**What the exercise asks**
Leaving out every picture, transcribe the lines from the line that contains "xi to każda wartość w zbiorze danych" to the end of the entries below, both ends included.

**** Material to process ****

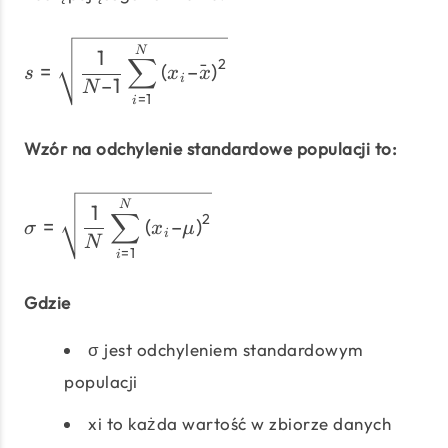
s = \sqrt{\dfrac{1}{N – 1
N
1
∑
2
=
(
–
ˉ
)
s
x
x
i
–1
N
=
1
i
Wzór na odchylenie standardowe populacji to:
σ = \sqrt{\dfrac{1}{N} \
N
1
∑
2
=
(
–
)
σ
x
μ
i
N
=
1
i
Gdzie
σ jest odchyleniem standardowym
populacji
xi to każda wartość w zbiorze danych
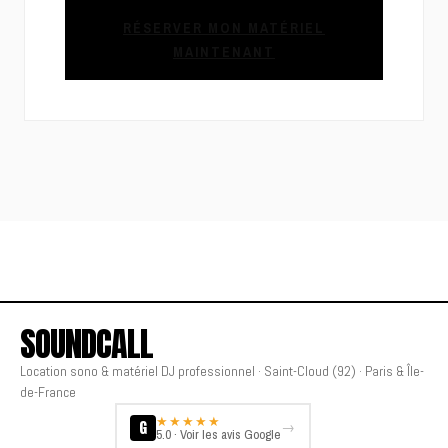
RÉSERVER MON MATÉRIEL
MAINTENANT
SOUNDCALL
Location sono & matériel DJ professionnel · Saint-Cloud (92) · Paris & Île-
de-France
★★★★★
G
→
5.0 · Voir les avis Google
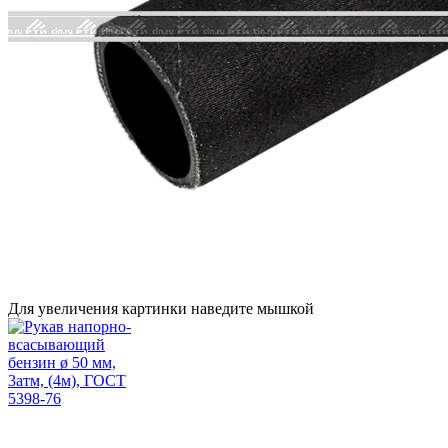
Для увеличения картинки наведите мышкой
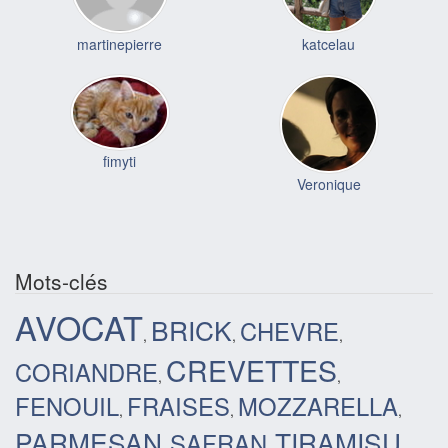
martinepierre
katcelau
fimyti
Veronique
Mots-clés
AVOCAT
BRICK
CHEVRE
,
,
,
CREVETTES
CORIANDRE
,
,
FENOUIL
FRAISES
MOZZARELLA
,
,
,
PARMESAN
TIRAMISU
SAFRAN
,
,
,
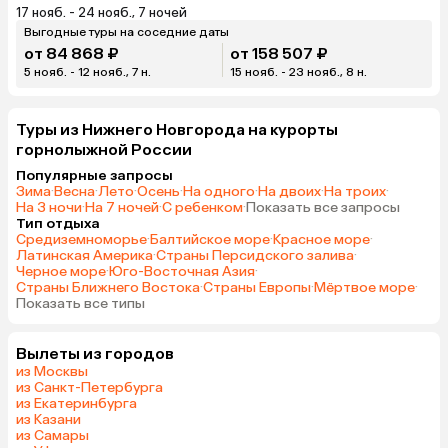
17 нояб. - 24 нояб., 7 ночей
Выгодные туры на соседние даты
от 84 868 ₽
от 158 507 ₽
5 нояб. - 12 нояб., 7 н.
15 нояб. - 23 нояб., 8 н.
Туры из Нижнего Новгорода на курорты
горнолыжной России
Популярные запросы
Зима
·
Весна
·
Лето
·
Осень
·
На одного
·
На двоих
·
На троих
·
На 3 ночи
·
На 7 ночей
·
С ребенком
·
Показать все запросы
Тип отдыха
Средиземноморье
·
Балтийское море
·
Красное море
·
Латинская Америка
·
Страны Персидского залива
·
Черное море
·
Юго-Восточная Азия
·
Страны Ближнего Востока
·
Страны Европы
·
Мёртвое море
·
Показать все типы
Вылеты из городов
из Москвы
из Санкт-Петербурга
из Екатеринбурга
из Казани
из Самары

****

**Result of the exercise**
xi to każda wartość w zbiorze danych
RÉSERVER MON MATÉRIEL
MAINTENANT
SOUNDCALL
Location sono & matériel DJ professionnel · Saint-Cloud (92) · Paris & Île-
de-France
★★★★★
G
→
5.0 · Voir les avis Google
Для увеличения картинки наведите мышкой
martinepierre
katcelau
fimyti
Veronique
Mots-clés
AVOCAT
BRICK
CHEVRE
,
,
,
CREVETTES
CORIANDRE
,
,
FENOUIL
FRAISES
MOZZARELLA
,
,
,
PARMESAN
TIRAMISU
SAFRAN
,
,
,
17 нояб. - 24 нояб., 7 ночей
Выгодные туры на соседние даты
от 84 868 ₽
от 158 507 ₽
5 нояб. - 12 нояб., 7 н.
15 нояб. - 23 нояб., 8 н.
Туры из Нижнего Новгорода на курорты
горнолыжной России
Популярные запросы
Зима
·
Весна
·
Лето
·
Осень
·
На одного
·
На двоих
·
На троих
·
На 3 ночи
·
На 7 ночей
·
С ребенком
·
Показать все запросы
Тип отдыха
Средиземноморье
·
Балтийское море
·
Красное море
·
Латинская Америка
·
Страны Персидского залива
·
Черное море
·
Юго-Восточная Азия
·
Страны Ближнего Востока
·
Страны Европы
·
Мёртвое море
·
Показать все типы
Вылеты из городов
из Москвы
из Санкт-Петербурга
из Екатеринбурга
из Казани
из Самары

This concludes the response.